Metadata-Version: 2.1
Name: bamt
Version: 1.0.2
Summary: data modeling and analysis tool based on Bayesian networks
Home-page: https://github.com/ITMO-NSS-team/BAMT
License: MIT
Author: Roman Netrogolov
Author-email: romius2001@gmail.com
Maintainer: N Mramorov
Requires-Python: >=3.9,<3.11
Classifier: Development Status :: 3 - Alpha
Classifier: License :: OSI Approved :: MIT License
Classifier: Programming Language :: Python :: 3
Classifier: Programming Language :: Python :: 3.10
Classifier: Programming Language :: Python :: 3.9
Classifier: Topic :: Scientific/Engineering :: Mathematics
Requires-Dist: gmr (==1.6.2)
Requires-Dist: matplotlib (==3.5.1)
Requires-Dist: missingno (>=0.5.1,<0.6.0)
Requires-Dist: numpy (==1.22.2)
Requires-Dist: pandas (==1.4.0)
Requires-Dist: pgmpy (>=0.1.17,<0.2.0)
Requires-Dist: pomegranate (==0.14.8)
Requires-Dist: pyvis (>=0.1.9,<0.2.0)
Requires-Dist: scikit-learn (==1.0.2)
Requires-Dist: scipy (>=1.8.0,<2.0.0)
Project-URL: Repository, https://github.com/ITMO-NSS-team/BAMT
Description-Content-Type: text/markdown

# BAMT
Repository of a data modeling and analysis tool based on Bayesian networks


BAMT - Bayesian Analytical and Modelling Toolkit. This repository contains a data modeling and analysis tool based on Bayesian networks.

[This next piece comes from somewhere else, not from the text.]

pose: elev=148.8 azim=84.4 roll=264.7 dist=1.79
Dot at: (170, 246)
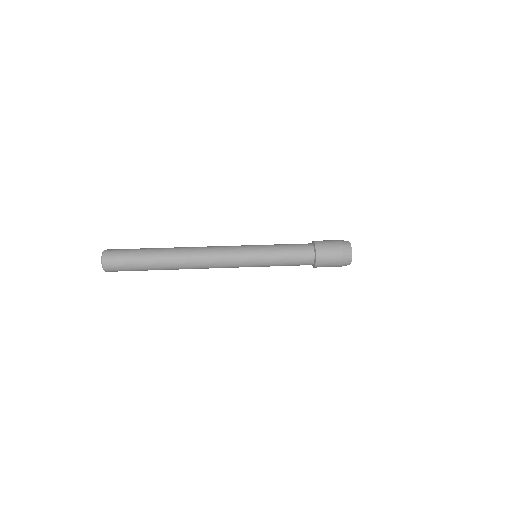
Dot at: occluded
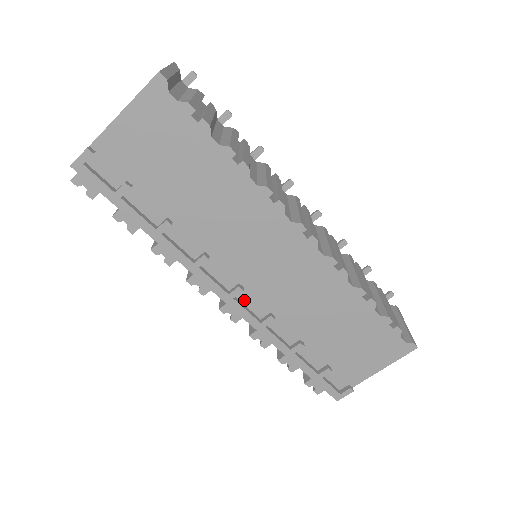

It can be divided into two main parts - algorithms for constructing and training Bayesian networks on data and algorithms for applying Bayesian networks for filling gaps, generating synthetic data, and searching for anomalous values.

### Installation

BAMT package is available via PyPi: ``pip install bamt``

Bayesian network learning
=========================
In terms of training Bayesian networks on data, the following algorithms are implemented:
- Building the structure of a Bayesian network based on expert knowledge by directly specifying the structure of the network;
- Building the structure of a Bayesian network on data using three algorithms - Hill Climbing, evolutionary and PC. For Hill Climbing, the following score functions are implemented - MI, K2, BIC, AIC. The algorithms work on both discrete and mixed data.
- Training the parameters of distributions in the nodes of the network on the basis of data.

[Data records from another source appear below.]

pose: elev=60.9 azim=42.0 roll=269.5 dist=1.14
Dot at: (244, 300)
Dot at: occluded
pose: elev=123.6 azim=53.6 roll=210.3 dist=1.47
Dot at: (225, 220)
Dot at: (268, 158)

Difference from existing implementations:
- Algorithms work on mixed data;
- Structural learning implements score-functions for mixed data;
- Parametric learning implements the use of a mixture of Gaussian distributions to approximate continuous distributions;
- The algorithm for structural training of large Bayesian networks (> 10 nodes) is based on local training of small networks with their subsequent algorithmic connection.
![title](img/BN_gif.gif)

Generating synthetic data
=========================
In terms of data analysis and modeling using Bayesian networks, a pipeline has been implemented to generate synthetic data by sampling from Bayesian networks.
![title](img/synth_gen.png)

Oil and Gas Reservoirs Parameters Analysis
==========================================
Bayesian networks can be used to restore gaps in reservoirs data, search for anomalous values, and also to search for analogous reservoirs.
![title](img/concept.png)

# Project structure
## Utils
  1. GraphUtils consist of functions for:
  - Finding nodes types/signs
  - Topological ordering
  2. MathUtils consist of functions for:
  - Additional function to support calculation of metrics from group1 ('MI', 'LL', 'BIC', 'AIC')

## Preprocessing
Preprocessor module allows user to transform data according pipeline (in analogy with pipeline in scikit-learn).
## Networks
There are 3 general types of networks: discrete, gaussian, hybrid. All implemented in networks.py  
## Nodes
Contains nodes' classes and their methods.